Wednesday, March 16, 2011

Church Liquefaction

In the Shorter Oxford the word means either the action or process of liquefying , the state of being liquefied -- or can mean “a melting of the soul by religious ardour”. I didn’t know that. We didn’t have a lot of liquefaction in my parishes.

One of the NZ Herald’s better writers is Tapu Misa. An articulate, intelligent and generous-minded Samoan woman and mother, Tapu recently became a committed Christian. She does mention this from time to time, but always in a quiet and humble spirit. This differs from another of the Herald’s writers, Garth George, who seems unable to mention his Christian allegiance without one way or another implying lofty moral and spiritual ground. Tapu’s latest article is about religious nutters and her first paragraph reads: I knew I'd struggle with the injunction to love my enemies when I first became a Christian. I just didn't expect so many of them would turn out to be other Christians.

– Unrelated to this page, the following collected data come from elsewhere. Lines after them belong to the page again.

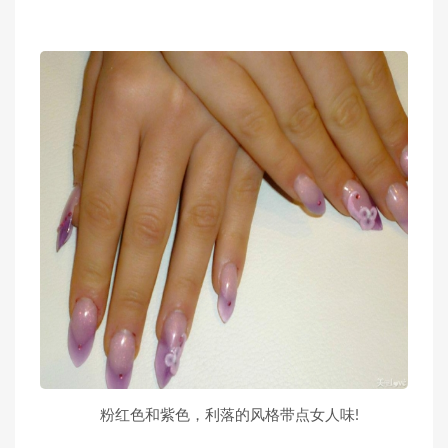
粉红色和紫色，利落的风格带点女人味!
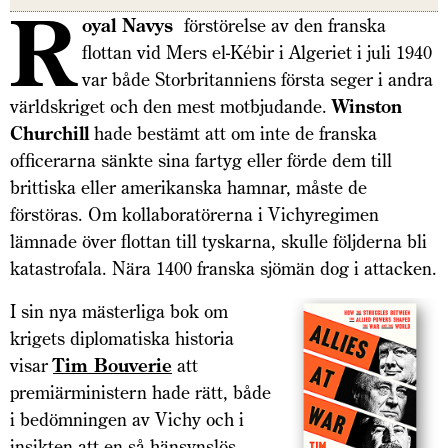
R
oyal Navys
förstörelse av den franska
flottan vid Mers el-Kébir i Algeriet i juli 1940
var både Storbritanniens första seger i andra
världskriget och den mest motbjudande.
Winston
Churchill
hade bestämt att om inte de franska
officerarna sänkte sina fartyg eller förde dem till
brittiska eller amerikanska hamnar, måste de
förstöras. Om kollaboratörerna i Vichyregimen
lämnade över flottan till tyskarna, skulle följderna bli
katastrofala. Nära 1400 franska sjömän dog i attacken.
I sin nya mästerliga bok om
krigets diplomatiska historia
visar
Tim Bouverie
att
premiärministern hade rätt, både
i bedömningen av Vichy och i
insikten att en så hänsynslös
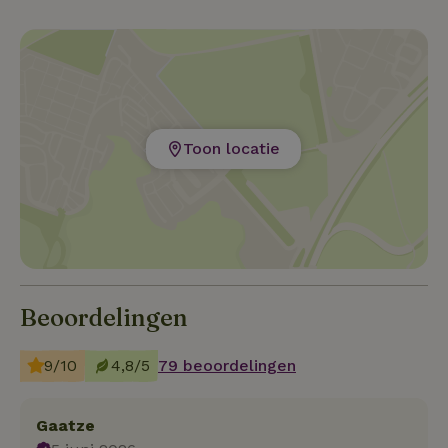
Toon locatie
Beoordelingen
9/10
4,8/5
79 beoordelingen
Gaatze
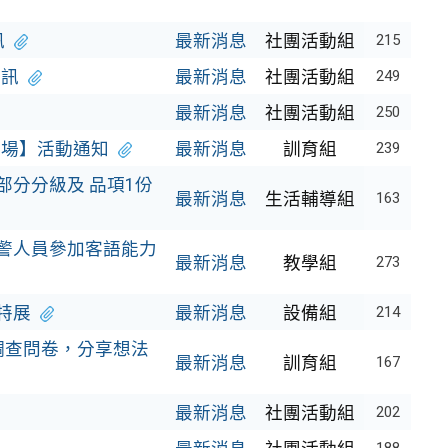
訊
最新消息
社團活動組
215
資訊
最新消息
社團活動組
249
最新消息
社團活動組
250
 場】活動通知
最新消息
訓育組
239
分分級及 品項1份
最新消息
生活輔導組
163
警人員參加客語能力
最新消息
教學組
273
特展
最新消息
設備組
214
調查問卷，分享想法
最新消息
訓育組
167
最新消息
社團活動組
202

Religious nutters are rising to the surface everywhere, drawn by what seems to them to be the apocalyptic nature of world events, and yesterday I saw someone else refer to this phenomenon as Church Liquefaction, which of course it is. Traumatic events make it ooze through the surface where it lies noxious and entirely unhelpful. These people tend to read books from the American religious right, full of signs and wonders, neurotic and unhinged.

We have our share of ignorant haters here in NZ as well, writes Tapu Misa. In the wake of the Christchurch earthquake an equally deranged group declared that the disaster was God's punishment for hosting "the Lesbian and Poof Week" in Queenstown, among other unpardonable sins. “The Christchurch earthquake was a warning," these people said. "God has decided to clean out NZ of its wickedness, perversion, prostitution, bullying, gangs, drugs, violence, paedophilia and of its witchcraft and black magic."

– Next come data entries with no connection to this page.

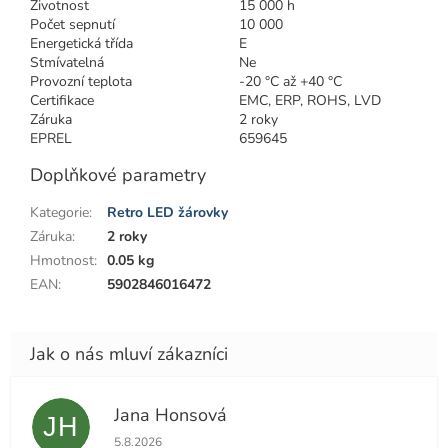
Životnost
15 000 h
Počet sepnutí
10 000
Energetická třída
E
Stmívatelná
Ne
Provozní teplota
-20 °C až +40 °C
Certifikace
EMC, ERP, ROHS, LVD
Záruka
2 roky
EPREL
659645
Doplňkové parametry
Kategorie
:
Retro LED žárovky
Záruka
:
2 roky
Hmotnost
:
0.05 kg
EAN
:
5902846016472
Jana Honsová
JH
Hodnocení obchodu je 5 z 5 hvězdiček.
5.8.2026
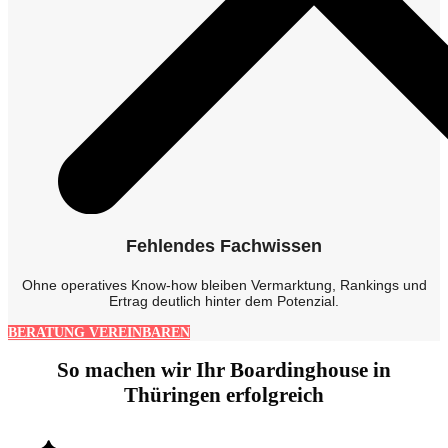
Fehlendes Fachwissen
Ohne operatives Know-how bleiben Vermarktung, Rankings und
Ertrag deutlich hinter dem Potenzial.
BERATUNG VEREINBAREN
So machen wir Ihr Boardinghouse in
Thüringen erfolgreich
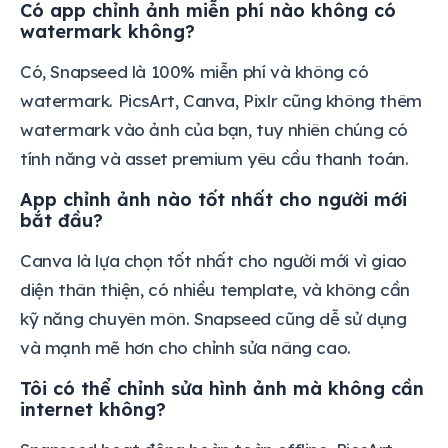
Có app chỉnh ảnh miễn phí nào không có
watermark không?
Có, Snapseed là 100% miễn phí và không có
watermark. PicsArt, Canva, Pixlr cũng không thêm
watermark vào ảnh của bạn, tuy nhiên chúng có
tính năng và asset premium yêu cầu thanh toán.
App chỉnh ảnh nào tốt nhất cho người mới
bắt đầu?
Canva là lựa chọn tốt nhất cho người mới vì giao
diện thân thiện, có nhiều template, và không cần
kỹ năng chuyên môn. Snapseed cũng dễ sử dụng
và mạnh mẽ hơn cho chỉnh sửa nâng cao.
Tôi có thể chỉnh sửa hình ảnh mà không cần
internet không?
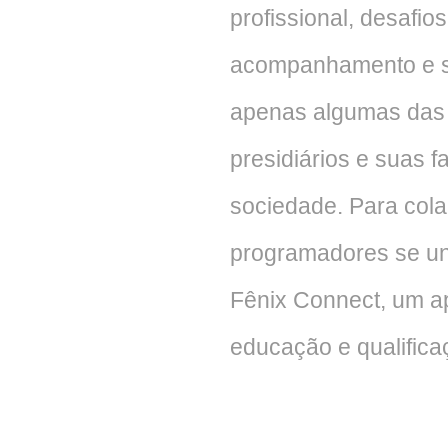
profissional, desafios
acompanhamento e su
apenas algumas das d
presidiários e suas f
sociedade. Para cola
programadores se uni
Fênix Connect, um ap
educação e qualificaç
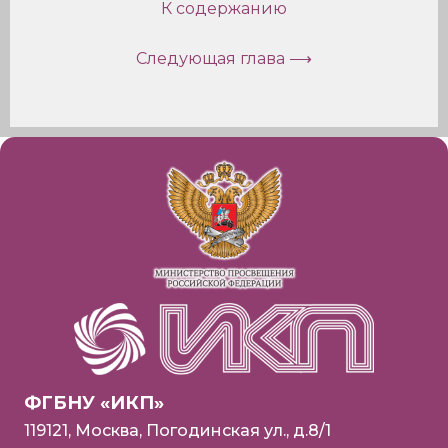
К содержанию
Следующая глава ⟶
ФГБНУ «ИКП»
119121, Москва, Погодинская ул., д.8/1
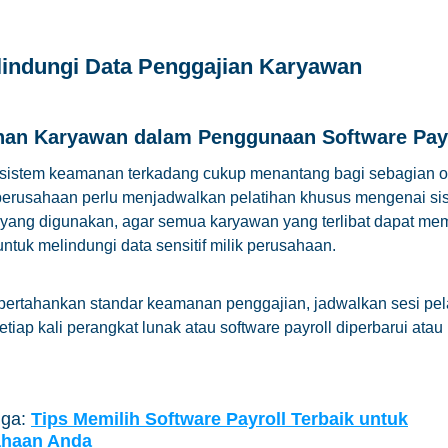
lindungi Data Penggajian Karyawan
ihan Karyawan dalam Penggunaan Software Pay
istem keamanan terkadang cukup menantang bagi sebagian o
 perusahaan perlu menjadwalkan pelatihan khusus mengenai si
yang digunakan, agar semua karyawan yang terlibat dapat mem
tuk melindungi data sensitif milik perusahaan.
ertahankan standar keamanan penggajian, jadwalkan sesi pel
tiap kali perangkat lunak atau software payroll diperbarui atau
uga:
Tips Memilih Software Payroll Terbaik untuk
ahaan Anda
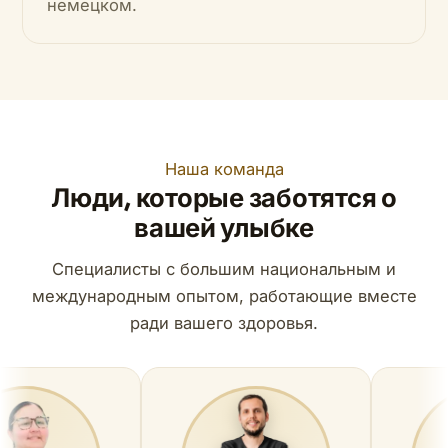
немецком.
Наша команда
Люди, которые заботятся о
вашей улыбке
Специалисты с большим национальным и
международным опытом, работающие вместе
ради вашего здоровья.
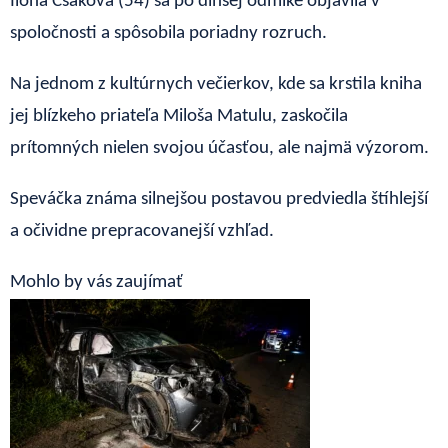
Ilona Csáková (54) sa po dlhšej odmlke objavila v
spoločnosti a spôsobila poriadny rozruch.
Na jednom z kultúrnych večierkov, kde sa krstila kniha
jej blízkeho priateľa Miloša Matulu, zaskočila
prítomných nielen svojou účasťou, ale najmä výzorom.
Speváčka známa silnejšou postavou predviedla štíhlejší
a očividne prepracovanejší vzhľad.
Mohlo by vás zaujímať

Well this is when we need to speak up. It is when these sad people start implying, or openly stating, that earthquakes, tsunami, nuclear accidents, with the death and injury, dislocation and terror of many thousands, are the work of a vengeful god enraged at our sin… that it is necessary to say their god doesn’t exist. These people are telling us more about themselves than anything else, their insecurity, their need for order and reassurance and authority. Their need to see others punished. God didn’t do the earthquake. God doesn’t sit on high hurling thunderbolts at us.

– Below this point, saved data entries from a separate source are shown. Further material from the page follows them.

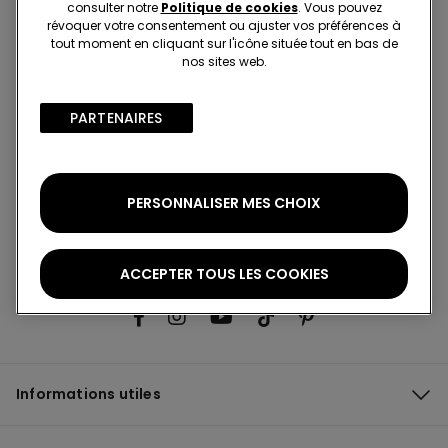
consulter notre
Politique de cookies
. Vous pouvez
révoquer votre consentement ou ajuster vos préférences à
tout moment en cliquant sur l'icône située tout en bas de
nos sites web.
Inscrivez-vous à notre newsletter
PARTENAIRES​
Trouver Une Boutique
PERSONNALISER MES CHOIX
ACCEPTER TOUS LES COOKIES
Informations utiles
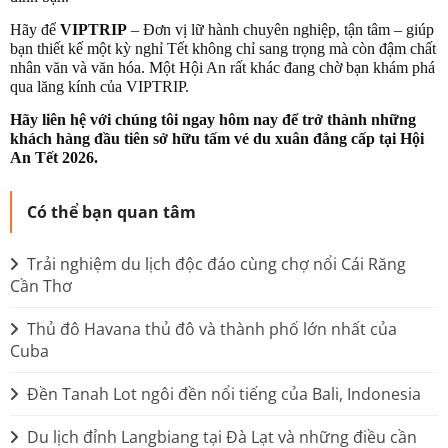
Hãy để
VIPTRIP
– Đơn vị lữ hành chuyên nghiệp, tận tâm – giúp
bạn thiết kế một kỳ nghỉ Tết không chỉ sang trọng mà còn đậm chất
nhân văn và văn hóa. Một Hội An rất khác đang chờ bạn khám phá
qua lăng kính của VIPTRIP.
Hãy liên hệ với chúng tôi ngay hôm nay để trở thành những
khách hàng đầu tiên sở hữu tấm vé du xuân đẳng cấp tại Hội
An Tết 2026.
Có thể bạn quan tâm
Trải nghiệm du lịch độc đáo cùng chợ nổi Cái Răng
Cần Thơ
Thủ đô Havana thủ đô và thành phố lớn nhất của
Cuba
Đền Tanah Lot ngôi đền nổi tiếng của Bali, Indonesia
Du lịch đỉnh Langbiang tại Đà Lạt và những điều cần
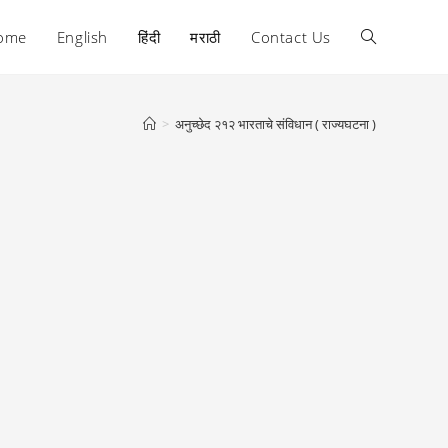
ome
English
हिंदी
मराठी
Contact Us
Toggle
website
>
अनुच्छेद २१२ भारताचे संविधान ( राज्यघटना )
search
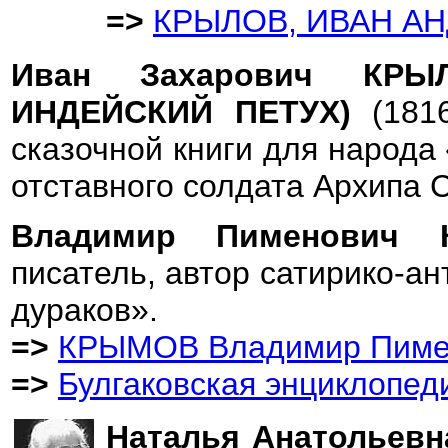
=>
КРЫЛОВ, ИВАН А
Иван Захарович КРЫ
ИНДЕЙСКИЙ ПЕТУХ)
(181
сказочной книги для народа
отставного солдата Архипа 
Владимир Пименови
писатель, автор сатирико-а
дураков».
=>
КРЫМОВ Владимир Пиме
=>
Булгаковская энциклопед
Наталья Анатолье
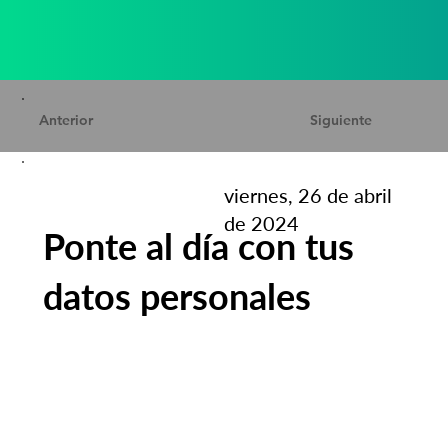
Anterior
Siguiente
viernes, 26 de abril
de 2024
Ponte al día con tus
datos personales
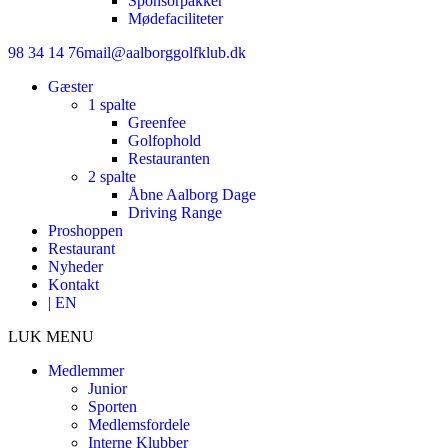
Sponsorpakker
Mødefaciliteter
98 34 14 76
mail@aalborggolfklub.dk
Gæster
1 spalte
Greenfee
Golfophold
Restauranten
2 spalte
Åbne Aalborg Dage
Driving Range
Proshoppen
Restaurant
Nyheder
Kontakt
| EN
LUK MENU
Medlemmer
Junior
Sporten
Medlemsfordele
Interne Klubber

But on the broader plane, I still find myself amazed and in despair at the silly naïve assumptions about God held by so many decent people in our churches. Where was God in the earthquake? Everywhere. God neither made nor stopped the tsunami. Life is hazardous, and sometimes it is fearsomely, desperately so. If anyone has the expectation that religious faith somehow confers immunity from pain and suffering, they are out of luck. It doesn’t, never did, and that is not its purpose.